Calcium deposition in calciphylaxis commonly occurs in the skin, most commonly on the thigh and abdomen. A cord-like thickening of vessels can be seen [5]. In the breast, it can mimic inflammatory breast cancer with peau d'orange skin changes. Patients can present with complaints of lumpiness, a palpable mass, and intense breast pain [6]. A thorough workup, consisting of diagnostic mammography and breast sonography should be pursued. Mammography can be normal initially, but later in the disease course can show extensive arterial calcifications [6] and scatted microcalcifications [7]. Parenchymal distortion and spiculation can be seen, though not as commonly. Smaller arteries can become visible. Breast ultrasound can demonstrate a pattern reminiscent of fat necrosis, with hypoechoic focal lesions and posterior acoustic shadowing throughout the breast [1], with hyperechoic changes in the surrounding fat [6]. Differential diagnoses based on imaging include fat necrosis, phlegmon and/or abscess, warfarin induced skin necrosis, vasculitides, and malignancy [8]. In general, tissue biopsy is typically pursued as a next step, as some of these findings can overlap with those of invasive breast malignancies. On histology, calciphylaxis shows thrombi, mural calcification, fibroblastic intima proliferation of the arterioles, and obliteration of the intima. Some authors argue that mammography and sonography are sensitive modalities to diagnose calciphylaxis [9], without the need for biopsy.
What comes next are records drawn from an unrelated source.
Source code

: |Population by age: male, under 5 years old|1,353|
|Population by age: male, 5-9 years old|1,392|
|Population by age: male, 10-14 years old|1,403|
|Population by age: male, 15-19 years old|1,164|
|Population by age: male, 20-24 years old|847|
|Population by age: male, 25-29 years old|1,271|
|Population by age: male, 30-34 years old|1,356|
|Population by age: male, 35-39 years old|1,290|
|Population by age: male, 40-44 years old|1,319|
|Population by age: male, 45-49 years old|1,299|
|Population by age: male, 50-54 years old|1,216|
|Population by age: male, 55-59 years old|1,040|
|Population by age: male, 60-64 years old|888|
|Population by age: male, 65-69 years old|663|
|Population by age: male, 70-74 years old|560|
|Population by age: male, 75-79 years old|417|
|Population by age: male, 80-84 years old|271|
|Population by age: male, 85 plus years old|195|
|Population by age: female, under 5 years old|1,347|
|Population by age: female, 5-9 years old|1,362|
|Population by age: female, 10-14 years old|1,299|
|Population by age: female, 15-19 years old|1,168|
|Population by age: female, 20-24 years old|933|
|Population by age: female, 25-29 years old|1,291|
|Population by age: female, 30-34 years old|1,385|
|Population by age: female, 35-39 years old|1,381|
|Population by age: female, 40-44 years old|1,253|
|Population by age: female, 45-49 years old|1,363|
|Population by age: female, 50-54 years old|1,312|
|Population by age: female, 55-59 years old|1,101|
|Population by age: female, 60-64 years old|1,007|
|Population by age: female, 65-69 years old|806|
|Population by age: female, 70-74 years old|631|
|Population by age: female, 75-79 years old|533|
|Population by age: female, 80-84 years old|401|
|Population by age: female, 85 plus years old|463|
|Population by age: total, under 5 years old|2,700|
This is especially important to consider because wound healing in ESRD is impaired, and histology can be inconclusive due to patchy calcification patterns. Biopsy can result in non-healing infections and sepsis [1]; it is therefore important to assess whether biopsy is necessary.

It is recommended that patients with ESRD who subsequently develop breast inflammation and necrosis be evaluated for calciphylaxis. Some authors argue that any patient with ESRD who presents with new indeterminate breast calcifications should undergo core needle biopsy. While no formal guidelines exist [5], management of calciphylaxis should include a multidisciplinary team. Sodium thiosulfate, hyperbaric oxygen, anticoagulation, and appropriate wound care have been proposed as temporary treatments for calciphylaxis [6,8]. Some authors suggest total parathyroidectomy (especially if calcium-phosphate product is greater than 55 mg/dL and PTH level is greater than 300 pg/mL5), with mastectomy if symptoms persist. Others suggest the use of calcimimetic agents first due to the risks of parathyroidectomy, with surgery reserved for refractory cases [10]. Calciphylaxis recurrence after parathyroidectomy has been reported [4].

Learning points for this case include recognizing calciphylaxis as a cause of an ulcerating lesion of the breast, especially in a patient with ESRD. Calciphylaxis can mimic an advanced breast malignancy with direct skin invasion and tissue sampling is indicated to exclude the possibility of cancer.

Patient consent

Not available as the patient has passed away.